Data entries:
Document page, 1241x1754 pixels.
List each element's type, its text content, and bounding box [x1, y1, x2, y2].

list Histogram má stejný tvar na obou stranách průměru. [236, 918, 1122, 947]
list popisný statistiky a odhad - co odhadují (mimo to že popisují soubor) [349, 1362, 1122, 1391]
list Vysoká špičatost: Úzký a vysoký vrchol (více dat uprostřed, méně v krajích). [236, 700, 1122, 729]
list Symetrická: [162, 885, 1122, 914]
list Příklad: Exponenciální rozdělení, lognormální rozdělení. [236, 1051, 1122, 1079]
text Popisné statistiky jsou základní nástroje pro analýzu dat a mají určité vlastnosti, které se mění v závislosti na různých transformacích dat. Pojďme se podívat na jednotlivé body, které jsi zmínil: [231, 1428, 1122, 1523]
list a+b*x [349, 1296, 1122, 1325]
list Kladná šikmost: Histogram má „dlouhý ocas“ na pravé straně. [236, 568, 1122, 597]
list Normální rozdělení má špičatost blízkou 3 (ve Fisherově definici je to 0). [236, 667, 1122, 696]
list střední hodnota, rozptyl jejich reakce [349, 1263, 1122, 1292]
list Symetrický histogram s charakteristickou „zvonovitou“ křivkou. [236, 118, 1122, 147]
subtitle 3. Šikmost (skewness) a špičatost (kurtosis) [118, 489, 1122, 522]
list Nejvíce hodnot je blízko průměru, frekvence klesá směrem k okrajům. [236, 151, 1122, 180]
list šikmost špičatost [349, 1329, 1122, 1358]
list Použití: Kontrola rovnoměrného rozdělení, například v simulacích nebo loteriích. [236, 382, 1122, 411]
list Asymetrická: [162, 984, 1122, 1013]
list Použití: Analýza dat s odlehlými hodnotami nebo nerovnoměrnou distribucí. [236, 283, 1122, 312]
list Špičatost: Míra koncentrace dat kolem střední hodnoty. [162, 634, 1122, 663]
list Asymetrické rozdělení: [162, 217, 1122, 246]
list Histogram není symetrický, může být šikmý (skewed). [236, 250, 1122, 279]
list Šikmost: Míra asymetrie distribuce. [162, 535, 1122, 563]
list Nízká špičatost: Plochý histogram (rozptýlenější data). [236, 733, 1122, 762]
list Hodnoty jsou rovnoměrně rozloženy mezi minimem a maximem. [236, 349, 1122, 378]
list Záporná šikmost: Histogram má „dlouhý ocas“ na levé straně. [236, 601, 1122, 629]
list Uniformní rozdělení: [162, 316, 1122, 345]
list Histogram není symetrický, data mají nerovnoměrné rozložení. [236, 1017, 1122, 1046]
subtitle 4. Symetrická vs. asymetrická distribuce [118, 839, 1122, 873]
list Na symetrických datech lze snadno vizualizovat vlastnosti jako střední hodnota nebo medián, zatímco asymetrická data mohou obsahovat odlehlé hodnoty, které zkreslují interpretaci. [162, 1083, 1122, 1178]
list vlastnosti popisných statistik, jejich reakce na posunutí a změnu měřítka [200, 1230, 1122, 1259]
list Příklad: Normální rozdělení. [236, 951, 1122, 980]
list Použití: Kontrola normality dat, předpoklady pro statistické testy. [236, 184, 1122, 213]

- _EXERCISE DESCRIPTION_
Rewrite every item above with "Použití" changed to "Využití" each time it appears, leaving all other text and numbers exactly as they are.

- _TASK OUTPUT_
Document page, 1241x1754 pixels.
List each element's type, its text content, and bounding box [x1, y1, x2, y2].

list Histogram má stejný tvar na obou stranách průměru. [236, 918, 1122, 947]
list popisný statistiky a odhad - co odhadují (mimo to že popisují soubor) [349, 1362, 1122, 1391]
list Vysoká špičatost: Úzký a vysoký vrchol (více dat uprostřed, méně v krajích). [236, 700, 1122, 729]
list Symetrická: [162, 885, 1122, 914]
list Příklad: Exponenciální rozdělení, lognormální rozdělení. [236, 1051, 1122, 1079]
text Popisné statistiky jsou základní nástroje pro analýzu dat a mají určité vlastnosti, které se mění v závislosti na různých transformacích dat. Pojďme se podívat na jednotlivé body, které jsi zmínil: [231, 1428, 1122, 1523]
list a+b*x [349, 1296, 1122, 1325]
list Kladná šikmost: Histogram má „dlouhý ocas“ na pravé straně. [236, 568, 1122, 597]
list Normální rozdělení má špičatost blízkou 3 (ve Fisherově definici je to 0). [236, 667, 1122, 696]
list střední hodnota, rozptyl jejich reakce [349, 1263, 1122, 1292]
list Symetrický histogram s charakteristickou „zvonovitou“ křivkou. [236, 118, 1122, 147]
subtitle 3. Šikmost (skewness) a špičatost (kurtosis) [118, 489, 1122, 522]
list Nejvíce hodnot je blízko průměru, frekvence klesá směrem k okrajům. [236, 151, 1122, 180]
list šikmost špičatost [349, 1329, 1122, 1358]
list Využití: Kontrola rovnoměrného rozdělení, například v simulacích nebo loteriích. [236, 382, 1122, 411]
list Asymetrická: [162, 984, 1122, 1013]
list Využití: Analýza dat s odlehlými hodnotami nebo nerovnoměrnou distribucí. [236, 283, 1122, 312]
list Špičatost: Míra koncentrace dat kolem střední hodnoty. [162, 634, 1122, 663]
list Asymetrické rozdělení: [162, 217, 1122, 246]
list Histogram není symetrický, může být šikmý (skewed). [236, 250, 1122, 279]
list Šikmost: Míra asymetrie distribuce. [162, 535, 1122, 563]
list Nízká špičatost: Plochý histogram (rozptýlenější data). [236, 733, 1122, 762]
list Hodnoty jsou rovnoměrně rozloženy mezi minimem a maximem. [236, 349, 1122, 378]
list Záporná šikmost: Histogram má „dlouhý ocas“ na levé straně. [236, 601, 1122, 629]
list Uniformní rozdělení: [162, 316, 1122, 345]
list Histogram není symetrický, data mají nerovnoměrné rozložení. [236, 1017, 1122, 1046]
subtitle 4. Symetrická vs. asymetrická distribuce [118, 839, 1122, 873]
list Na symetrických datech lze snadno vizualizovat vlastnosti jako střední hodnota nebo medián, zatímco asymetrická data mohou obsahovat odlehlé hodnoty, které zkreslují interpretaci. [162, 1083, 1122, 1178]
list vlastnosti popisných statistik, jejich reakce na posunutí a změnu měřítka [200, 1230, 1122, 1259]
list Příklad: Normální rozdělení. [236, 951, 1122, 980]
list Využití: Kontrola normality dat, předpoklady pro statistické testy. [236, 184, 1122, 213]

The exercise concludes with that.